Source material>
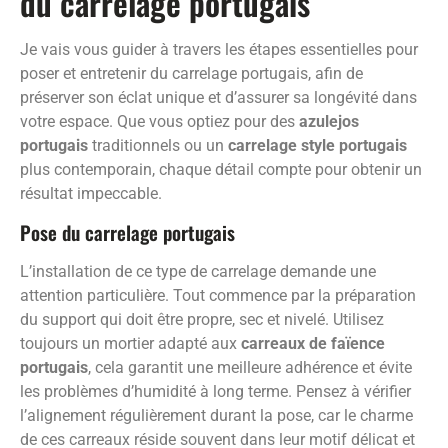
du carrelage portugais
Je vais vous guider à travers les étapes essentielles pour
poser et entretenir du carrelage portugais, afin de
préserver son éclat unique et d’assurer sa longévité dans
votre espace. Que vous optiez pour des
azulejos
portugais
traditionnels ou un
carrelage style portugais
plus contemporain, chaque détail compte pour obtenir un
résultat impeccable.
Pose du carrelage portugais
L’installation de ce type de carrelage demande une
attention particulière. Tout commence par la préparation
du support qui doit être propre, sec et nivelé. Utilisez
toujours un mortier adapté aux
carreaux de faïence
portugais
, cela garantit une meilleure adhérence et évite
les problèmes d’humidité à long terme. Pensez à vérifier
l’alignement régulièrement durant la pose, car le charme
de ces carreaux réside souvent dans leur motif délicat et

Task objective> The output consists solely of the lines from the line that contains "préserver son éclat" through the final line of the data.

Problem solution>
préserver son éclat unique et d’assurer sa longévité dans
votre espace. Que vous optiez pour des
azulejos
portugais
traditionnels ou un
carrelage style portugais
plus contemporain, chaque détail compte pour obtenir un
résultat impeccable.
Pose du carrelage portugais
L’installation de ce type de carrelage demande une
attention particulière. Tout commence par la préparation
du support qui doit être propre, sec et nivelé. Utilisez
toujours un mortier adapté aux
carreaux de faïence
portugais
, cela garantit une meilleure adhérence et évite
les problèmes d’humidité à long terme. Pensez à vérifier
l’alignement régulièrement durant la pose, car le charme
de ces carreaux réside souvent dans leur motif délicat et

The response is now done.